*Exercise details*
Where does the string "Série" occur in the entries below? Copy every line where it does.

━━━━━━━━━━━━━━━━━━━━

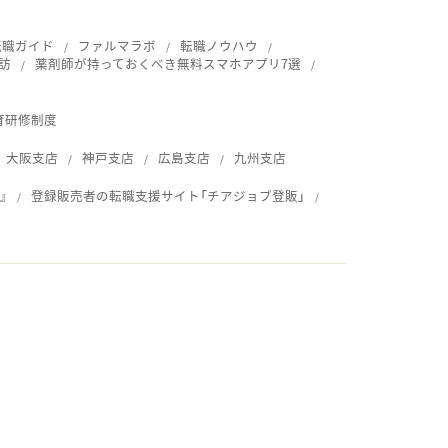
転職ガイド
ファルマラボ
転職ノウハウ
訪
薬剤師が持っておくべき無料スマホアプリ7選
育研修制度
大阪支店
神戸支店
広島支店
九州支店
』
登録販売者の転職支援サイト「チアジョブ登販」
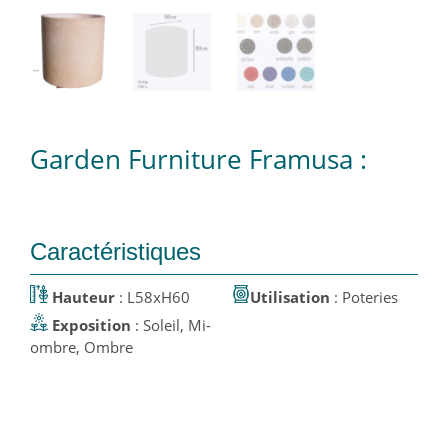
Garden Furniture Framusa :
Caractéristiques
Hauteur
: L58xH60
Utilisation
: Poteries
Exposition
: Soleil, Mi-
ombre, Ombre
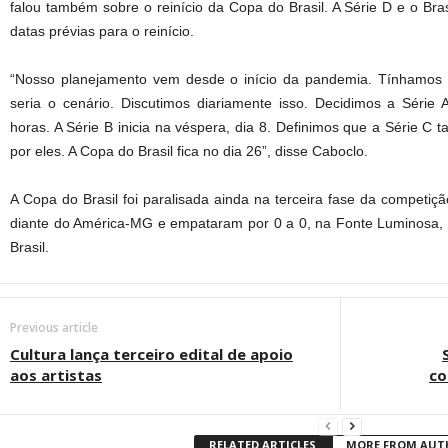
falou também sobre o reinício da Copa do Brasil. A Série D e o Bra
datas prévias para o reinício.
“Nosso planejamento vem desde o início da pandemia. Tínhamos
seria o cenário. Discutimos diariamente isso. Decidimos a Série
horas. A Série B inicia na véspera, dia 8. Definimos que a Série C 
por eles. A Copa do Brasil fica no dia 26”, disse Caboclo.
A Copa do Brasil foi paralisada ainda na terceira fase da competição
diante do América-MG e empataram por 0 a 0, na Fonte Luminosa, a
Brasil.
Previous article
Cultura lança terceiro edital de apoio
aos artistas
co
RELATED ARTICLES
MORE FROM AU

━━━━━━━━━━━━━━━━━━━━

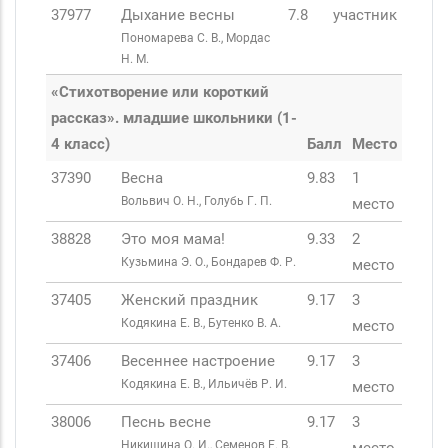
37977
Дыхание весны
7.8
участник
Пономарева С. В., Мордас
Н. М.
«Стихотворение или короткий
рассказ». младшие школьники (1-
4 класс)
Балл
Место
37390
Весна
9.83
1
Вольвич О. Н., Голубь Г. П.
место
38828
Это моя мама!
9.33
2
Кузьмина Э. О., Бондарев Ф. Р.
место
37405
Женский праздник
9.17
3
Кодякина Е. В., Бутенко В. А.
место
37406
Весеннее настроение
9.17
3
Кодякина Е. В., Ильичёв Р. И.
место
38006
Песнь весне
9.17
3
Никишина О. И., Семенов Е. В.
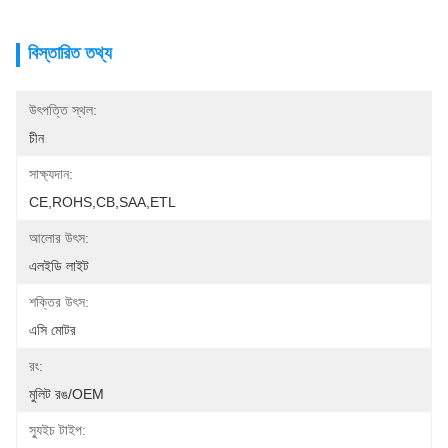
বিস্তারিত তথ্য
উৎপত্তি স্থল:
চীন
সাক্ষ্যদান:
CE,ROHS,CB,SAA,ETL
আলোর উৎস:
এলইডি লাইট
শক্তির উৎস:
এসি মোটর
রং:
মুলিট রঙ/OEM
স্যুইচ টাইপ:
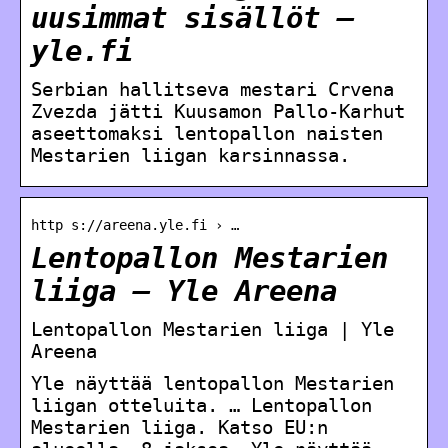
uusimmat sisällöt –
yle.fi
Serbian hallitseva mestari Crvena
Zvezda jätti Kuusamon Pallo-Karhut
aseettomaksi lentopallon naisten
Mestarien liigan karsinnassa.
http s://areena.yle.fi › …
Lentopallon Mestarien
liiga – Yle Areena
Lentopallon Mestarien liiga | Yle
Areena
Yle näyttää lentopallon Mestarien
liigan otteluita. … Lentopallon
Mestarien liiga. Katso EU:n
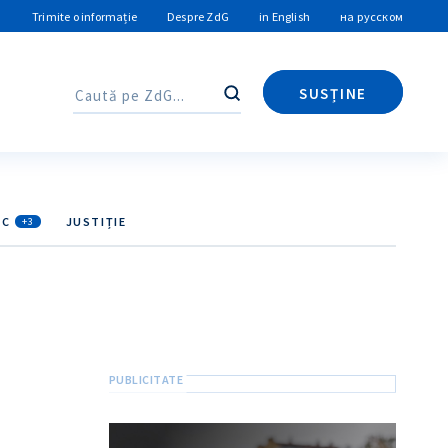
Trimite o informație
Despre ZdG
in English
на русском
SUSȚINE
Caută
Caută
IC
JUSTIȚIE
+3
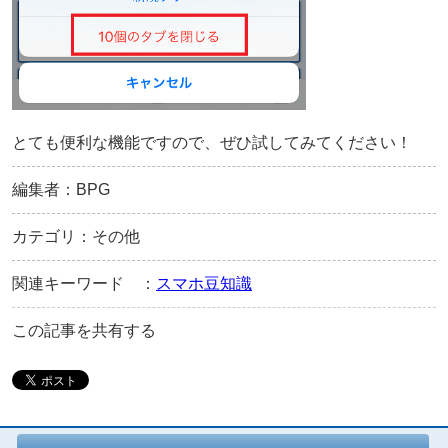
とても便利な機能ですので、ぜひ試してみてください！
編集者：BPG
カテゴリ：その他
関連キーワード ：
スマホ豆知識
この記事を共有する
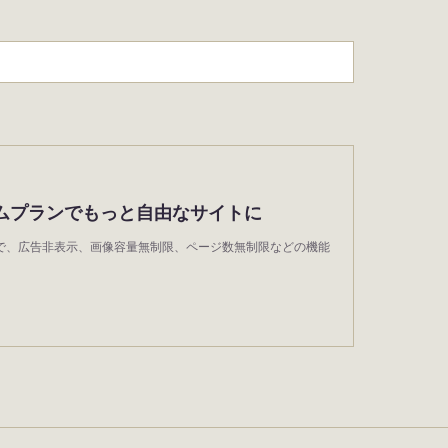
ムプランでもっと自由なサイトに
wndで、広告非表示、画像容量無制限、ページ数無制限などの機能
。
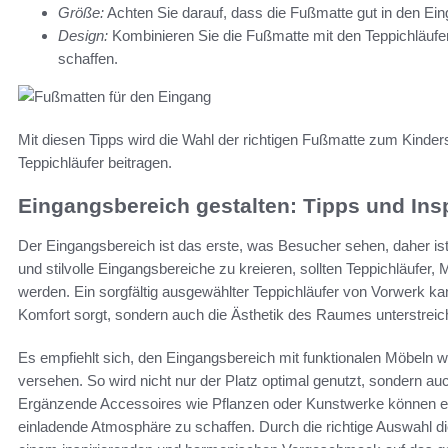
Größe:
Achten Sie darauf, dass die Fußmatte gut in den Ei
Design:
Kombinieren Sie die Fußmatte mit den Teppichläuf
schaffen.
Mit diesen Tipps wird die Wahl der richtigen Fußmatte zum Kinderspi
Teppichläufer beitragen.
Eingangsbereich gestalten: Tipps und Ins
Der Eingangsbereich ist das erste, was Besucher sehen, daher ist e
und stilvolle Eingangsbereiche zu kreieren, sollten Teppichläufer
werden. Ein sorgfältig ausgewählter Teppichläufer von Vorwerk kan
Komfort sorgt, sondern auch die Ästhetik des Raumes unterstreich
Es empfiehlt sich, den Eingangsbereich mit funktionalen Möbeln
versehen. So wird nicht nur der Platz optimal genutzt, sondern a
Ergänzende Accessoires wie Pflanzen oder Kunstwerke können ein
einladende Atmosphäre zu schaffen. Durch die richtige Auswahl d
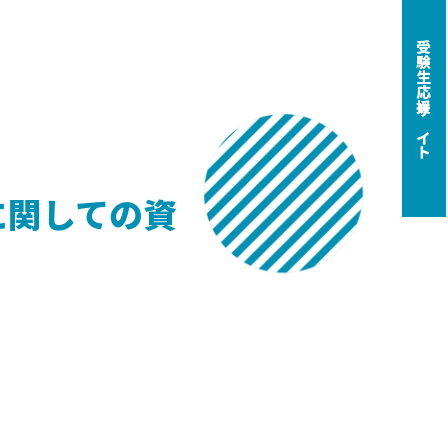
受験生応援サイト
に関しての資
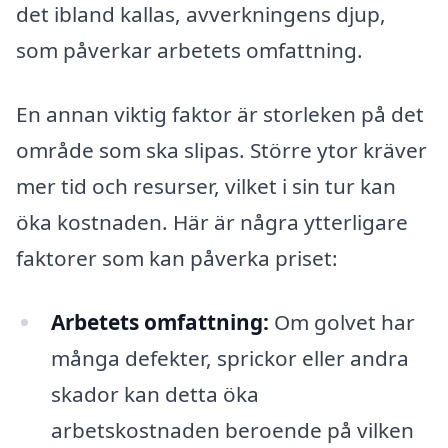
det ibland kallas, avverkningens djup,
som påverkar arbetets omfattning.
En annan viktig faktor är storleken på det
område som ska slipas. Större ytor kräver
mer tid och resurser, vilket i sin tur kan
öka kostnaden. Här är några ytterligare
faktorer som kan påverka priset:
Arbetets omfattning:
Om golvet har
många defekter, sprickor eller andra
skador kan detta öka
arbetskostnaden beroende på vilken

━━━━━━━━━━━━━━━━━━━━

*Output of the task*
falou também sobre o reinício da Copa do Brasil. A Série D e o Bra
seria o cenário. Discutimos diariamente isso. Decidimos a Série
horas. A Série B inicia na véspera, dia 8. Definimos que a Série C 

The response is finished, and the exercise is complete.